Not exactly
Power is the rate of conversion of energy, in the case of an engine it is how fast can you turn petrol into exhaust gas and bung it down the pipe.
The "injector thing" is the maximum amount of fuel that the injectors can deliver at high revs when air is being pushed into the engine. That limits the power that the engine can produce. This assumes that you have opened up the exhaust flow by changing the manifold and exhaust to let it out the other side.
"Running lean", connected to lag, is not getting enough fuel at lower revs when you floor it.
Thats what i meant, the car running lean when floored at low revs or the 'lag' as ppl say. As i said before temporary fix is to ever so slightly depress accelerator, rather than flooring it immediately. It works, crude as it is.
Kazi: No it wont. Still not enough fuel from my understanding.
I always thought the "hesitation" when suddenly flooring it under 3000rpm was due to pressure waves between supercharger and throttle body.
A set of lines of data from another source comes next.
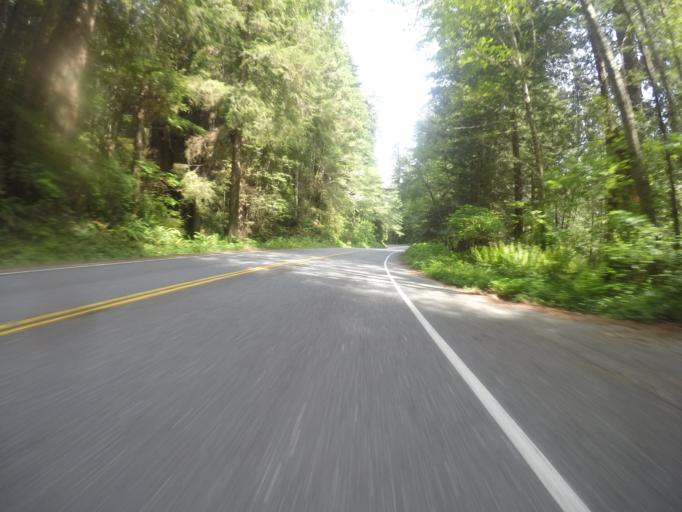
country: US
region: California
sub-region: Del Norte County
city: Bertsch-Oceanview
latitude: 41.4547
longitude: -124.0437
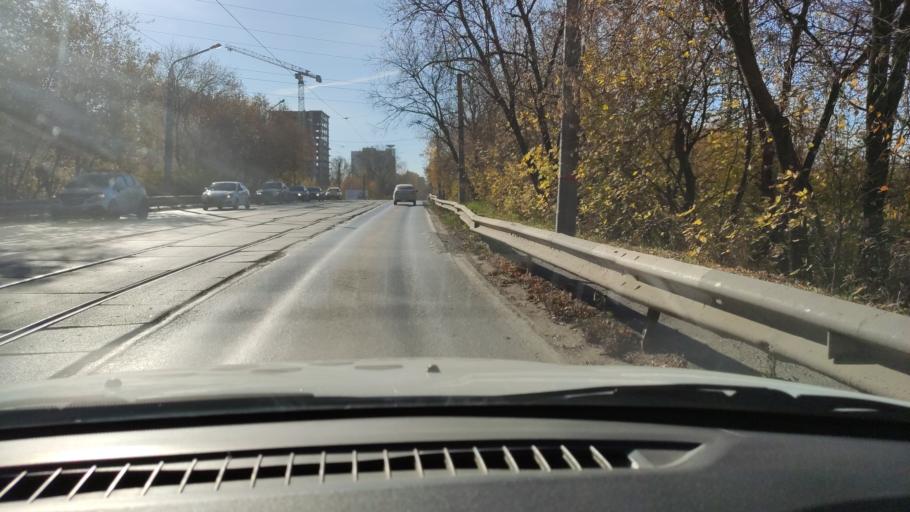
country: RU
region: Perm
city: Perm
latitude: 57.9933
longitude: 56.2182
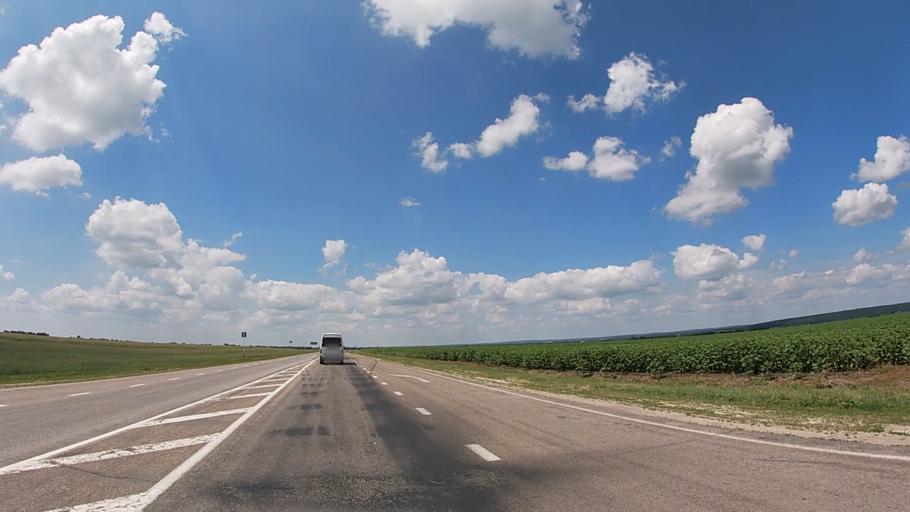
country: RU
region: Belgorod
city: Borisovka
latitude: 50.5771
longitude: 36.0274
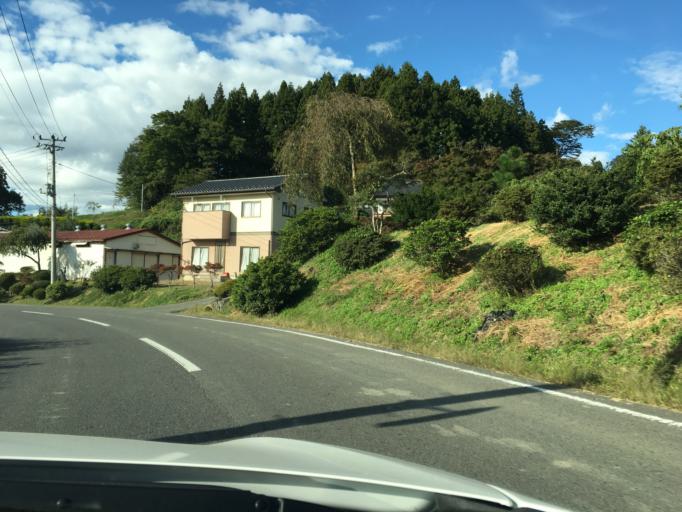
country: JP
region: Fukushima
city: Sukagawa
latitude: 37.2437
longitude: 140.4462
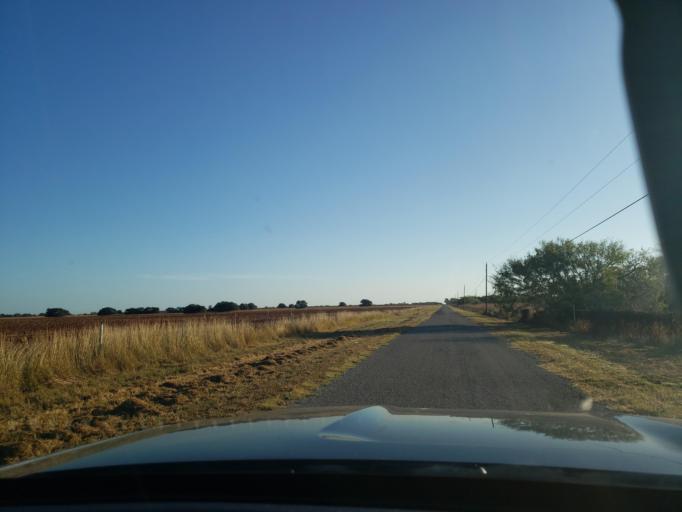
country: US
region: Texas
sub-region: Bee County
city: Beeville
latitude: 28.4268
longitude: -97.6986
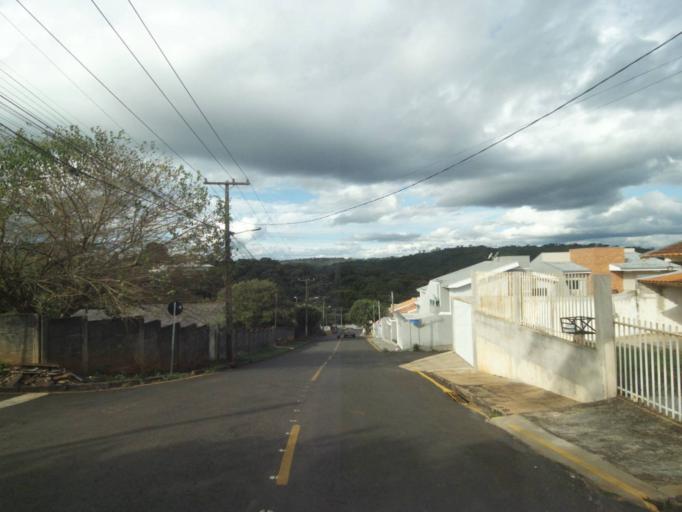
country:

Slowly flooring it is indeed the workaround, and mine actually pulls from 1500rpm to the redline without any hiccups (nice metallic sound from the s/c at 2000rpm).
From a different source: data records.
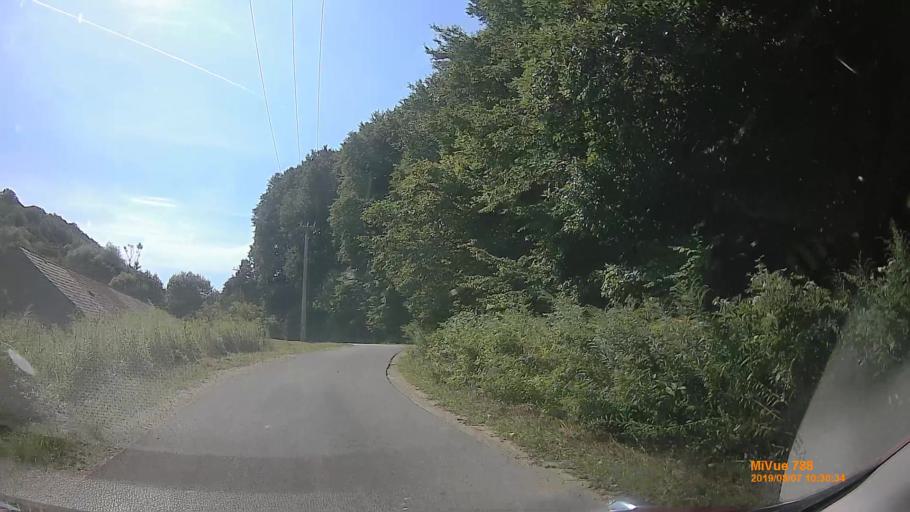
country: HU
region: Veszprem
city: Ajka
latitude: 47.0755
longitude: 17.5793
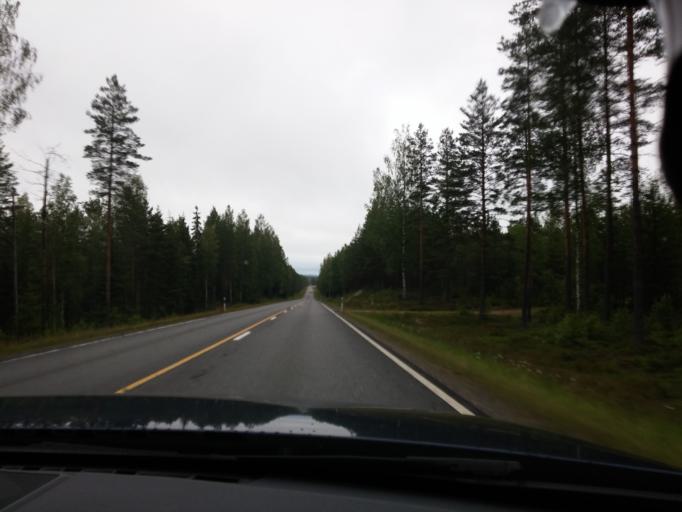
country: FI
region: Pirkanmaa
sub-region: Ylae-Pirkanmaa
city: Vilppula
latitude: 61.9356
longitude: 24.5405
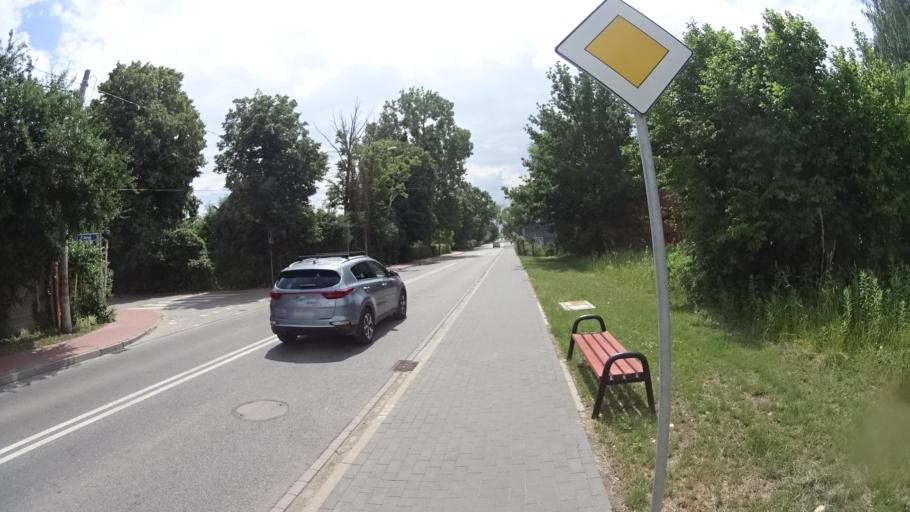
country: PL
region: Masovian Voivodeship
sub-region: Powiat pruszkowski
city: Pruszkow
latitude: 52.1686
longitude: 20.7764
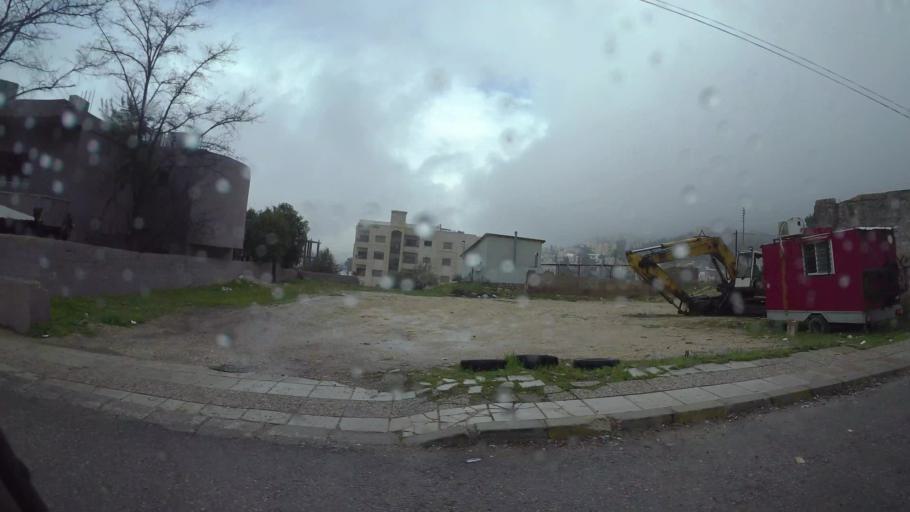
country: JO
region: Amman
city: Wadi as Sir
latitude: 32.0031
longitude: 35.7856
This would indicate there's no problem with the fuel mixture, but that it is merely the crude way the s/c switches from idling through the bypass to making pressure.
Unless your mods to inlet and exhaust are so extreme that it would need more fuel than my setup (mine has a decatted manifold, but standard TTE airbox). But then again at low rpm there shouldn't be a fueling problem, only at high rpm where it actually needs a lot of fuel.